→ What is expected:
Look through the entries for the string "dengan", and copy each line that holds it.

→ The records:
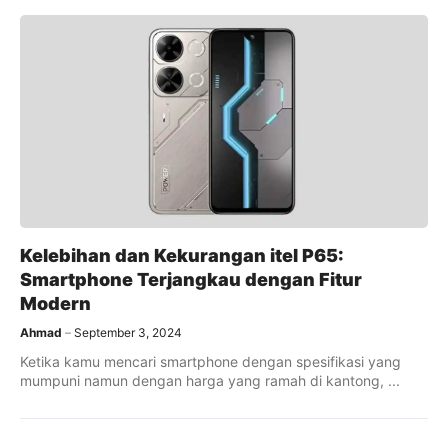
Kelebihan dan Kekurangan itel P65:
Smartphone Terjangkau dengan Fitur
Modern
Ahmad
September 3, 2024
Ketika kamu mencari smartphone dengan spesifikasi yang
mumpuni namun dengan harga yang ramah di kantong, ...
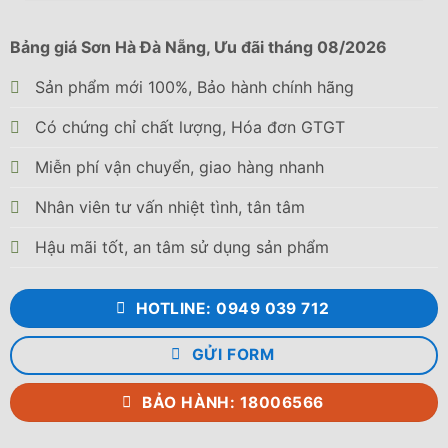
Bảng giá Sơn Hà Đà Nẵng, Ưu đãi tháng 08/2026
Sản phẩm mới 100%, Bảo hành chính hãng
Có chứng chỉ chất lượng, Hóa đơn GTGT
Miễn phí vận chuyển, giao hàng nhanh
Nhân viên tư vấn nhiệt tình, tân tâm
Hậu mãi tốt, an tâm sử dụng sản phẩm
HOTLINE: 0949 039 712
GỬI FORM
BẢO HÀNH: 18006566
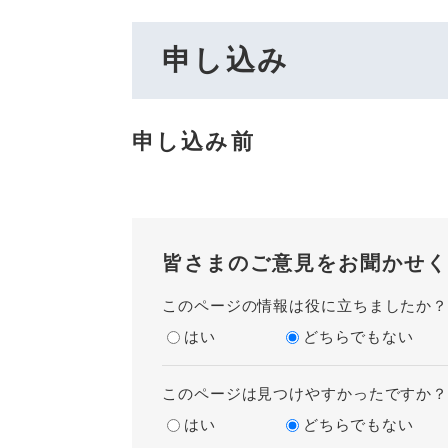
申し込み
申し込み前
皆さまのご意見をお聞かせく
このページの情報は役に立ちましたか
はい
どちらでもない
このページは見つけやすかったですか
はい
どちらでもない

--

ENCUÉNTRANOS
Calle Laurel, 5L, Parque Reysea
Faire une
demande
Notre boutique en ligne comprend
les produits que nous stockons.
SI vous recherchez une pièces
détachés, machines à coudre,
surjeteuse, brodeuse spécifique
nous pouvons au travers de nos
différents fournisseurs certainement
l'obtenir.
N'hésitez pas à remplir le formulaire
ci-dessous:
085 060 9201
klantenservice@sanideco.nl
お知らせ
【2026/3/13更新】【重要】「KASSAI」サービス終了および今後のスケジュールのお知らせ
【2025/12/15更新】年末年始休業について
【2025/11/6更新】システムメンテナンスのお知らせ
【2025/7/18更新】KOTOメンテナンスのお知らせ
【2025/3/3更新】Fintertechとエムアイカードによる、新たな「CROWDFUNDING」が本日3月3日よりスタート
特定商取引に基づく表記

→ Answer for the task:
Smartphone Terjangkau dengan Fitur
Ketika kamu mencari smartphone dengan spesifikasi yang
mumpuni namun dengan harga yang ramah di kantong, ...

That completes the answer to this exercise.